To help a friend lose weight, I told her that she should
switch to lower-fat foods, including skim milk. When she
said her family would drink only whole milk, I suggested
that she keep their regular container and refill it with
skim milk. This worked for quite a while, until her daughter
asked one morning whether the milk was okay.

“Sure, it’s fine,” my friend answered, fearing she had been
found out. “Why do you ask?”

The daughter explained, “Well, according to the expiration
date, this milk expired two years ago!”

Funny Quotes

Breakfast time…

A wife was making a breakfast of fried eggs for her husband.

Suddenly her husband burst into the kitchen.

“Careful. CAREFUL! Put in some more butter! Oh my goodness!

“You’re cooking too many at once. TOO MANY! Turn them! TURN
THEM NOW! We need more butter. Oh my!

“WHERE are we going to get MORE BUTTER? They’re going to
STICK!

“Careful … CAREFUL! I said be CAREFUL! You NEVER listen to
me when you’re cooking! Never! Turn them! Hurry up! Are you
CRAZY?

“Have you LOST your mind? Don’t forget to salt them. You
know you always forget to salt them. Use the salt. USE THE
SALT! THE SALT!”

The wife stared at him. “What’s wrong with you? You think I
don’t know how to fry a couple of eggs?”

The husband calmly replied, “I wanted to show you what it
feels like when I’m driving.”

Life or Death Issue

There once was a lady who was very concerned about her missing
parrot. Not knowing what to do, she called 911.

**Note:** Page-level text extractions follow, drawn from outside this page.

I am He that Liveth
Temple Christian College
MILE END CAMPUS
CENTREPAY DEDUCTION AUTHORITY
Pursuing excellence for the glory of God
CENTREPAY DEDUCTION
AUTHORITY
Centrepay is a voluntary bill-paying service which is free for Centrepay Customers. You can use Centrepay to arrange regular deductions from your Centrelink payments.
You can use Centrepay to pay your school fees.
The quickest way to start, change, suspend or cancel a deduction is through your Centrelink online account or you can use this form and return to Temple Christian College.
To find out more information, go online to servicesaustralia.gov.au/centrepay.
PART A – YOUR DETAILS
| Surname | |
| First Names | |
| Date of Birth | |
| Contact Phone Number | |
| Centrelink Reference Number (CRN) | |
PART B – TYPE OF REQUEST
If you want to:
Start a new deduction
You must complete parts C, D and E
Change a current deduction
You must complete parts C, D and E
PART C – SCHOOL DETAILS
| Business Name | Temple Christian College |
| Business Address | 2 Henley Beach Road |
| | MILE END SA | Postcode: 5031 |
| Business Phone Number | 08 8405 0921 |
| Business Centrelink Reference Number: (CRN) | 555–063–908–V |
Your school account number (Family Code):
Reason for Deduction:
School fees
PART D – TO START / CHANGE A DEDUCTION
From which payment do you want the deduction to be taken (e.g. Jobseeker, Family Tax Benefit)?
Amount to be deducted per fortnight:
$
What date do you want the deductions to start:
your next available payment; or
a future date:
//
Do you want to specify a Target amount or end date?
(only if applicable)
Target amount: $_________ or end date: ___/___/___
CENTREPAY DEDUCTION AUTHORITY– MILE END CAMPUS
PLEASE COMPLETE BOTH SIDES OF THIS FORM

“You gotta help me find my parrot!” she said.

The operator patiently replied, “We can’t help you with that,
ma’am. This number only deals with emergencies.”

But the lady persisted, so the operator told her not to be
concerned.  “The parrot should fly back in a few days.” he said.

Full of desperation, the lady cried, “But you don’t understand!
The only thing he says is ‘Here, kitty, kitty!!!'”

House Fires – Jokes Funny

THIS JUST IN:

The smoke detector industry and the insurance industry are covering up research showing more people are injured every year falling from ladders and stepstools while trying to replace smoke detector batteries than are injured in house fires.